Review by Ian Keogh
Moving forward a decade from the wonderfully stylised Atomic Empire, Thierry Smolderen and Alexandre Clérisse also switch genres. The cover suggests a spooky and mysterious horror story, yet Diabolical Summer doesn’t slot into any neat genre classification, the spy thriller being the closest while not covering everything. It’s an almost perfectly pitched story, art and revelation combining to intrigue and beguile.
As it opens, Antoine is competing in a tennis tournament, accompanied there by his father, after which a number of disturbing events occur, not least his father being approached by someone he knew years previously from the French Secret Service. His fifteen year old hormones jumping, Antoine is toyed with by nineteen year old American visitor Jean, and befriends his opponent from the tennis match, Erik, far more adventurous and possibly with his own agenda.
The trappings of the swinging sixties are supplied by Clérisse every bit as beautifully as he previously gave us the what’s now the retro-future of the 1950s. He seizes on the progressive design elements of the times, the stylish cars, the fashions, and James Bond, creating the art in a succession of flat panels, vividly coloured, using a twilight selection, the purple, dark red and dark blue setting the atmosphere so skilfully cultivated by Smolderen. Despite moments conflating Warhol prints, acid, the Kennedy assassination and Danger Diabolik, Clérisse’s refinement always prevents Diabolical Summer slipping into the parody that in some ways it is.
Having introduced a mystery about Antoine’s father, Smolderen then replaces him with the more worldly wise and boastful Erik as an alternative influence, but not before disclosing tantalising information about what will unfold via Antoine’s first person narrative captions. These provide a smouldering emotional backdrop to a singular coming of age story with the truth perpetually just beyond Antoine’s reach. Diabolical Summer, however, is a story in two parts. Antoine’s narrative is revealed to be taken from the book he wrote about events in 1985, and as that concludes readers will join some dots that he doesn’t, either from being too close or unwilling to believe.

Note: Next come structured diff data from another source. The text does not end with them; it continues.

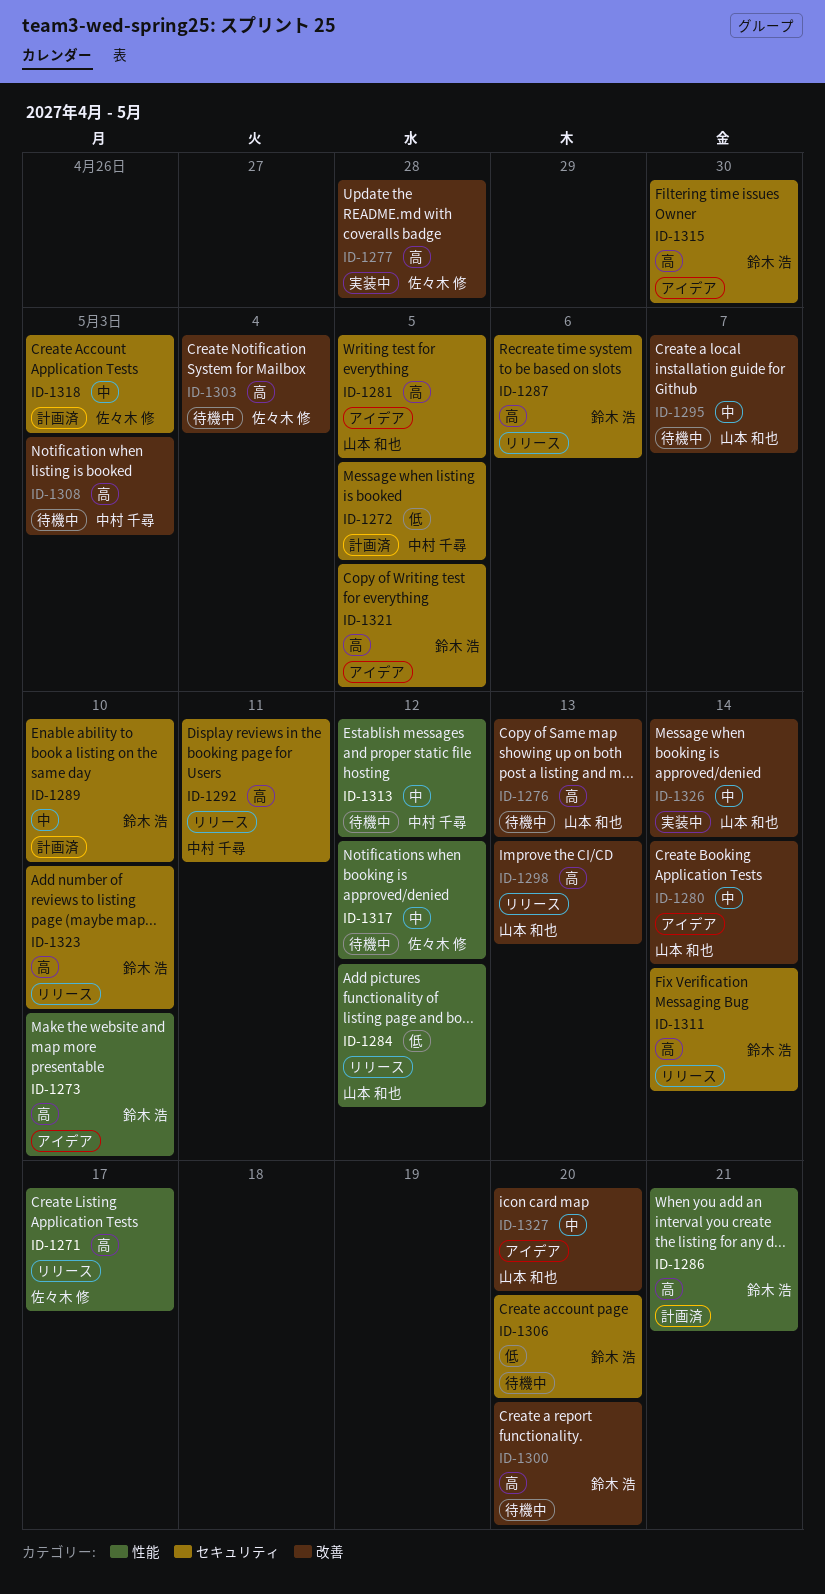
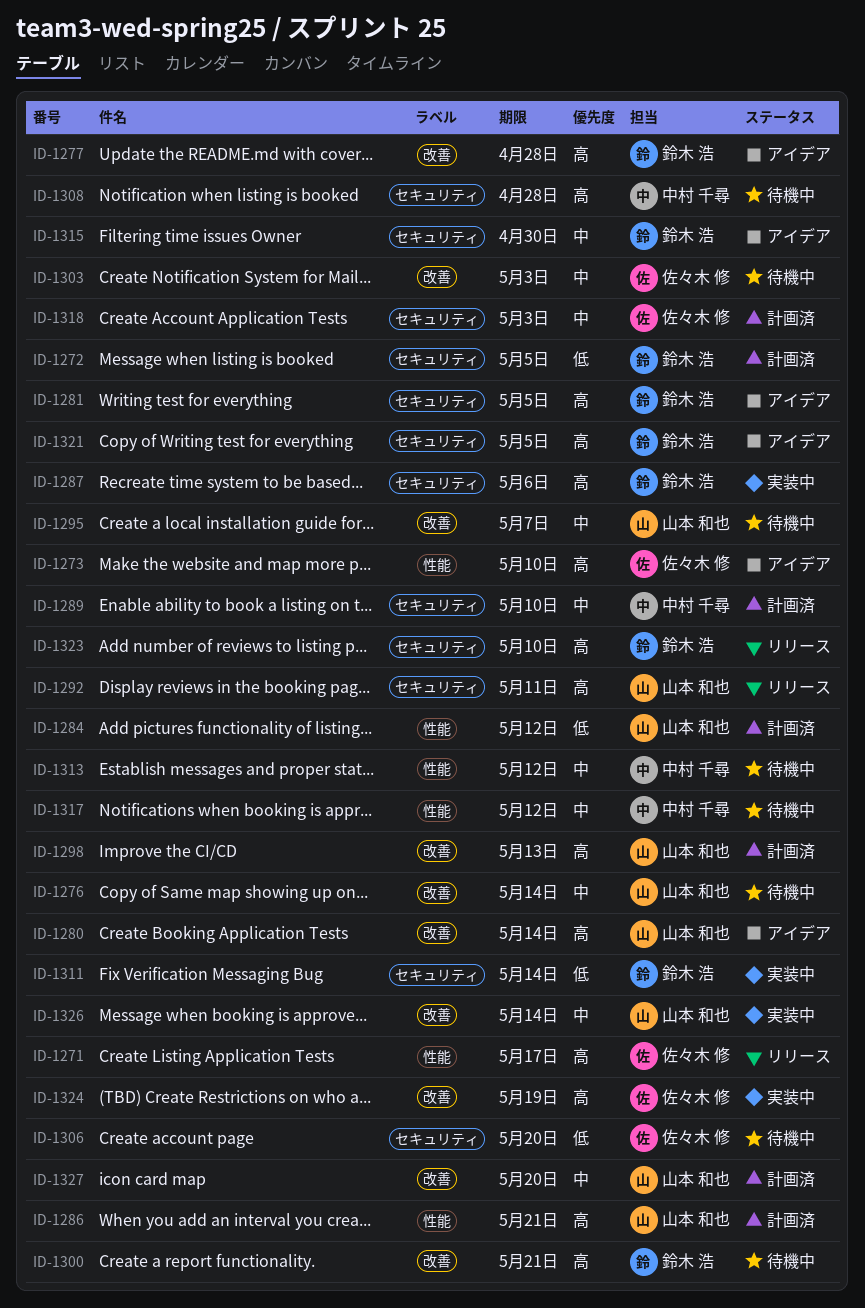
ID-1272, owner: 中村 千尋 -> 鈴木 浩
ID-1273, owner: 鈴木 浩 -> 佐々木 修
ID-1276, priority: 高 -> 中
ID-1276, due: May 13 -> May 14
ID-1277, status: 実装中 -> アイデア
ID-1277, owner: 佐々木 修 -> 鈴木 浩
ID-1280, priority: 中 -> 高
ID-1281, owner: 山本 和也 -> 鈴木 浩
ID-1284, status: リリース -> 計画済
ID-1286, owner: 鈴木 浩 -> 山本 和也
ID-1287, status: リリース -> 実装中
ID-1289, owner: 鈴木 浩 -> 中村 千尋
ID-1292, owner: 中村 千尋 -> 山本 和也
ID-1298, status: リリース -> 計画済
ID-1300, due: May 20 -> May 21
ID-1303, priority: 高 -> 中
ID-1303, due: May 4 -> May 3
ID-1306, owner: 鈴木 浩 -> 佐々木 修
ID-1308, label: 改善 -> セキュリティ
ID-1308, due: May 3 -> Apr 28
ID-1311, status: リリース -> 実装中
ID-1311, priority: 高 -> 低
ID-1315, priority: 高 -> 中
ID-1317, owner: 佐々木 修 -> 中村 千尋
ID-1324: none -> present
ID-1327, status: アイデア -> 計画済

Smolderen has also supplied a convincing reason for Antoine to doubt some later events.
Antoine’s novel prompts further revelations, and more follow in 1990, opening new doors. Smolderen’s revelations are clever, as is the path he takes. There must have been a temptation to provide Antoine with a comforting closure, but that’s not achieved as Diabolical Summer eventually spans over forty years, going back as well as forward. What Antoine perceived in that late 1960s summer is revealed to the audience, if not always to him, the only disappointment being the big revelation for the finale is something sharper readers may have already figured out. Smolderen rescues that with a nice coda letting us know Antoine’s destined to remain tormented, just via a different source. It’s an appropriate downbeat ending to what’s been a compelling read.